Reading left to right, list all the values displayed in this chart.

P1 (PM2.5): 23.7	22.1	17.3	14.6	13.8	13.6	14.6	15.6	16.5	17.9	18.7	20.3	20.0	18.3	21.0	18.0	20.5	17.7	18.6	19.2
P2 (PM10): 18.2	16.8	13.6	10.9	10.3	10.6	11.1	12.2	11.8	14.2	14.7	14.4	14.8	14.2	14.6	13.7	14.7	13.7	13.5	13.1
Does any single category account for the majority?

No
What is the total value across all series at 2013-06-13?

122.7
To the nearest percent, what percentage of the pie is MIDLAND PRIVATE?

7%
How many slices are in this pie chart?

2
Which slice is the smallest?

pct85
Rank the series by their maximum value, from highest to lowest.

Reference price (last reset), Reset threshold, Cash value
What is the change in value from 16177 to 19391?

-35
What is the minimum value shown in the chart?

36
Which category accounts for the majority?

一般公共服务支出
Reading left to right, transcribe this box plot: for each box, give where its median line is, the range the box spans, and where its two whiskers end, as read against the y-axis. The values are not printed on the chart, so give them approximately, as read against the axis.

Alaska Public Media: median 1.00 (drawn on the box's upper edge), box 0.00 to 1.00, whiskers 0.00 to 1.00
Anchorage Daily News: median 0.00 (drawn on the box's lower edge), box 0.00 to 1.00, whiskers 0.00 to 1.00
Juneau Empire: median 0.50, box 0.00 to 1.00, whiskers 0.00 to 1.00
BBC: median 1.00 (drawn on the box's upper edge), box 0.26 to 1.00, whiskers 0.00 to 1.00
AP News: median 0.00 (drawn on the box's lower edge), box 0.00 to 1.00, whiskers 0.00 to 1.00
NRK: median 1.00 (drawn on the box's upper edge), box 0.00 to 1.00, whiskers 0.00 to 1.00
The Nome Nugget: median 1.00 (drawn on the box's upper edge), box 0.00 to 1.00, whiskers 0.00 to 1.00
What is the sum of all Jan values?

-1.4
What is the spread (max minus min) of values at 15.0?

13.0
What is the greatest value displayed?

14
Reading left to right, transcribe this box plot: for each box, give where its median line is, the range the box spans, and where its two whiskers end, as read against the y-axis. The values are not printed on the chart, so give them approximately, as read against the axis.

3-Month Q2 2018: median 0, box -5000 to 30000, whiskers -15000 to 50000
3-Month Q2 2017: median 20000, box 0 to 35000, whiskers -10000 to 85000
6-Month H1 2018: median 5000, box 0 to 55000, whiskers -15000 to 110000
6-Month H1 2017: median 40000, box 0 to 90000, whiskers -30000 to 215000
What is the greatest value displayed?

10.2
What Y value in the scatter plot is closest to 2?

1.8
◇ ◇ ◇ ◇ ◇ ◇ ◇
▸ What is being asked
Can you write out all the records above again, substituting "largest" for "greatest" everywhere it occurs and leaving everything else unchanged?

▸ Answer for the task
Reading left to right, list all the values displayed in this chart.

P1 (PM2.5): 23.7	22.1	17.3	14.6	13.8	13.6	14.6	15.6	16.5	17.9	18.7	20.3	20.0	18.3	21.0	18.0	20.5	17.7	18.6	19.2
P2 (PM10): 18.2	16.8	13.6	10.9	10.3	10.6	11.1	12.2	11.8	14.2	14.7	14.4	14.8	14.2	14.6	13.7	14.7	13.7	13.5	13.1
Does any single category account for the majority?

No
What is the total value across all series at 2013-06-13?

122.7
To the nearest percent, what percentage of the pie is MIDLAND PRIVATE?

7%
How many slices are in this pie chart?

2
Which slice is the smallest?

pct85
Rank the series by their maximum value, from highest to lowest.

Reference price (last reset), Reset threshold, Cash value
What is the change in value from 16177 to 19391?

-35
What is the minimum value shown in the chart?

36
Which category accounts for the majority?

一般公共服务支出
Reading left to right, transcribe this box plot: for each box, give where its median line is, the range the box spans, and where its two whiskers end, as read against the y-axis. The values are not printed on the chart, so give them approximately, as read against the axis.

Alaska Public Media: median 1.00 (drawn on the box's upper edge), box 0.00 to 1.00, whiskers 0.00 to 1.00
Anchorage Daily News: median 0.00 (drawn on the box's lower edge), box 0.00 to 1.00, whiskers 0.00 to 1.00
Juneau Empire: median 0.50, box 0.00 to 1.00, whiskers 0.00 to 1.00
BBC: median 1.00 (drawn on the box's upper edge), box 0.26 to 1.00, whiskers 0.00 to 1.00
AP News: median 0.00 (drawn on the box's lower edge), box 0.00 to 1.00, whiskers 0.00 to 1.00
NRK: median 1.00 (drawn on the box's upper edge), box 0.00 to 1.00, whiskers 0.00 to 1.00
The Nome Nugget: median 1.00 (drawn on the box's upper edge), box 0.00 to 1.00, whiskers 0.00 to 1.00
What is the sum of all Jan values?

-1.4
What is the spread (max minus min) of values at 15.0?

13.0
What is the largest value displayed?

14
Reading left to right, transcribe this box plot: for each box, give where its median line is, the range the box spans, and where its two whiskers end, as read against the y-axis. The values are not printed on the chart, so give them approximately, as read against the axis.

3-Month Q2 2018: median 0, box -5000 to 30000, whiskers -15000 to 50000
3-Month Q2 2017: median 20000, box 0 to 35000, whiskers -10000 to 85000
6-Month H1 2018: median 5000, box 0 to 55000, whiskers -15000 to 110000
6-Month H1 2017: median 40000, box 0 to 90000, whiskers -30000 to 215000
What is the largest value displayed?

10.2
What Y value in the scatter plot is closest to 2?

1.8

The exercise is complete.